25.6.14

Alien like you


Admirarla tan de cerca era una extraña paradoja, parecida a tomar un cubito de hielo entre las manos y que te abrase la piel. Siempre había pensado en ella como en lo que era, una mujer a la que invitas a un helado en las tardes de verano para escapar del calor, con la que pasear de la mano y aprender de sus conocimientos de ornitología en el lecho del río, a la que llevas a cenar a un restaurante y compartes una botella de vino para terminar haciendo el amor suavemente después de una ardiente discusión entre lo que hay de Schopenhauer en Borges, y de que la mayoría de los seguidores de Borges deberían estar encerrados en un manicomio.

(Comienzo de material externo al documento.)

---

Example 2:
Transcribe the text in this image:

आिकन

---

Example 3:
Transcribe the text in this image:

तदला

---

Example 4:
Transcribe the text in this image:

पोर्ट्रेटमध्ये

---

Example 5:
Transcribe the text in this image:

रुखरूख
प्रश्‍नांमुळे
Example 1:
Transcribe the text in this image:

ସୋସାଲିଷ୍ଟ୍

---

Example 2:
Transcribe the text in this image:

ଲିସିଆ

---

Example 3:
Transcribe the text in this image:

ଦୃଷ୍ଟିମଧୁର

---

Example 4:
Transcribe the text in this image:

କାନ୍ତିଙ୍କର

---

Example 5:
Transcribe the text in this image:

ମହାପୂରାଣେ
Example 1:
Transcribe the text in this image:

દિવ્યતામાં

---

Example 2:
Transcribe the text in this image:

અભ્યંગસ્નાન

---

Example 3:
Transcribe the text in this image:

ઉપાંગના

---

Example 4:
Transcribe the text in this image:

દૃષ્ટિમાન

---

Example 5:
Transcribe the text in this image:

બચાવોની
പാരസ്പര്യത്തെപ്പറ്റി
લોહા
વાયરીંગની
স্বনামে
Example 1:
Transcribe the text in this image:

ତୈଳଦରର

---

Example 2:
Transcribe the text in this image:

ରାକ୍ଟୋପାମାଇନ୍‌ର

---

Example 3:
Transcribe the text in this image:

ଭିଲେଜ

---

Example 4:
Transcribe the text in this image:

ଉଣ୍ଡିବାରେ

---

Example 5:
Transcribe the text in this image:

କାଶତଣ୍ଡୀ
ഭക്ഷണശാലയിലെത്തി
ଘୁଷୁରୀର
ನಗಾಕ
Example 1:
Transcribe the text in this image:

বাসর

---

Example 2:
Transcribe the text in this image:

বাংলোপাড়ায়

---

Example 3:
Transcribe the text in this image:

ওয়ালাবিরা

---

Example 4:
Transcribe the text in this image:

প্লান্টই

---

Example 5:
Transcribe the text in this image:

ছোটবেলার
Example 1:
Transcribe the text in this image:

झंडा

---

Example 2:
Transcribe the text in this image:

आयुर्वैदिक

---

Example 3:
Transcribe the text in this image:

Y los de Schopenhauer también, por qué no.

En cambio me acercaba a ella por la espalda, besaba su hombro izquierdo y preguntaba, tal y como me tenía domesticado:

—¿Me follas contra la pared?
—Sí, como de costumbre.

Y ahí comenzaba un enzarzamiento sexual despótico como no se había dado en otras épocas, donde todo era para el pueblo pero sin el pueblo, donde todo era para ella pero sin ella, porque ella nunca estaba allí cuando la tomaba entre mis brazos.

—Eres un idiota.

Nunca he recordado una palabra dulce de sus labios. Sólamente recuerdo cómo pronunciaba la palabra idiota, paladeándola un momento para luego escupírmela a la cara sin mucha consideración. Sin embargo había algo en su sonrisa de después, de inmediatamente después de decírmelo, que me hacía pensar que simplemente no decía algo más significativo porque no le daba la gana, y que rebajarme a ser un idiota era el único modo existente de tenerla más cerca.

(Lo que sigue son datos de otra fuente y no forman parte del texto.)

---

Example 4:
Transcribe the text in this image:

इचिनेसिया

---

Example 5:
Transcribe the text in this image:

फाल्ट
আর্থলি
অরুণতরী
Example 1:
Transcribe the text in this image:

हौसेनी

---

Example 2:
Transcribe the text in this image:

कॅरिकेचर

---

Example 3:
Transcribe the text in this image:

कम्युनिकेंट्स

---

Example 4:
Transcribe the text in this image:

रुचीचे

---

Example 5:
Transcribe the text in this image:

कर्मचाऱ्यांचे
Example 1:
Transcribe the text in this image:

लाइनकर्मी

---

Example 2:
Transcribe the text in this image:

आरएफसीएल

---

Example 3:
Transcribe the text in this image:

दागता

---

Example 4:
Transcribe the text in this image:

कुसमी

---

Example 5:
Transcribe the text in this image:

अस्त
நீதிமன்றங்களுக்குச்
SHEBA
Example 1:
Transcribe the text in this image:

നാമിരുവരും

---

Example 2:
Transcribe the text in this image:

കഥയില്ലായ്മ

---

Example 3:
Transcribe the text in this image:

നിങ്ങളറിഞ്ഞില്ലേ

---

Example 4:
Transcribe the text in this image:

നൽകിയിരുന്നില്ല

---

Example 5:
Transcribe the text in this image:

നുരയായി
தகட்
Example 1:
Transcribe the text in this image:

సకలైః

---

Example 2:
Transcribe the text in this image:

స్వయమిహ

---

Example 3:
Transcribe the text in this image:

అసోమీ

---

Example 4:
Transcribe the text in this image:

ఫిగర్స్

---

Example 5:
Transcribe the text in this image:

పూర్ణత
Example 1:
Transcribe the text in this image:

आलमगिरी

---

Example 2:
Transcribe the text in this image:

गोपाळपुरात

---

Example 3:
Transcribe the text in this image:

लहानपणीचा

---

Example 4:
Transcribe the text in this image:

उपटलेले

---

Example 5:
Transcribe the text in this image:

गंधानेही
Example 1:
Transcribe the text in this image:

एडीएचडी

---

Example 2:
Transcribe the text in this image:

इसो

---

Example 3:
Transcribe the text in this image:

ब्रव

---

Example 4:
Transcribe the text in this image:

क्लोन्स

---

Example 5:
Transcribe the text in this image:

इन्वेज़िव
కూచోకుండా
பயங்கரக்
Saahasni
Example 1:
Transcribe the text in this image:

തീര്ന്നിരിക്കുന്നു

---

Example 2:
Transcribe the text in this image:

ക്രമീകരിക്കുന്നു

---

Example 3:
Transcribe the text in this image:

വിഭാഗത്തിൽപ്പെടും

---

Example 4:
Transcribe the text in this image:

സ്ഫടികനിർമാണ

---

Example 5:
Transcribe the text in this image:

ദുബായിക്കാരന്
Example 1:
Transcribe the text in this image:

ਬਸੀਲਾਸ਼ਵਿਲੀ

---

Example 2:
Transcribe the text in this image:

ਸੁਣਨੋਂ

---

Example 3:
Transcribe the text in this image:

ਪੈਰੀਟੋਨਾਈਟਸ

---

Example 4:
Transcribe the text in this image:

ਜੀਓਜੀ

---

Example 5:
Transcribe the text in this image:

La conocía mejor de lo que ella pensaba y sabía que su desapego provenía más de experiencias pasadas que de convicción propia. Tenía esa maldita manía de confiar siempre a ciegas, y en cada ocasión en que recibía algo inesperado, no dejaba de preguntarse qué empujaba a un desconocido a abrazar el odio con la misma furia con la que ella se entregaba a sus amantes de una sola noche, los cuales siempre formaban un número reducido. Como decía, todo en ella era paradójico, y aunque siempre daba la impresión de caminar al filo, detestaba con toda su alma los acantilados. Ojalá hubiese aprendido de ella ese modo de jugar con la paz y la adrenalina hasta el justo equilibrio.

—Siempre me enamoro del mismo tipo de hombre —me confesó una vez— hombres que no se dejan amar o que se empeñan en destruírme llevándome a su territorio. Después, cuando tengo uno frente a mis ojos sólo tengo que preguntarme de qué clase es, pero es una variable dentro de la misma caja de incertidumbre.

Cuanto más tiempo pasaba con ella, más se me escapaba. Y yo me escapaba de ella. Éramos tan conscientes de la temporalidad a la que estábamos sometidos que ni siquiera malgastamos el tiempo en hacernos promesas, en susurrarnos te quieros o intercambiar el número de teléfono. Incapaces de hacer algo sencillo o sin calcular. Nos mirábamos reconociéndonos sin tocarnos, porque sabíamos que en cualquier momento nos podíamos romper entre las manos del otro. Los proscritos no precisan de palabras para encontrar el reflejo en los ojos del otro. Y aún con eso, no dejaba de perseguirme una duda que me quemaba en lo más profundo y que tragué a cada ocasión.

Nunca me atreví a preguntarle qué tipo de hombre pensaba que era yo.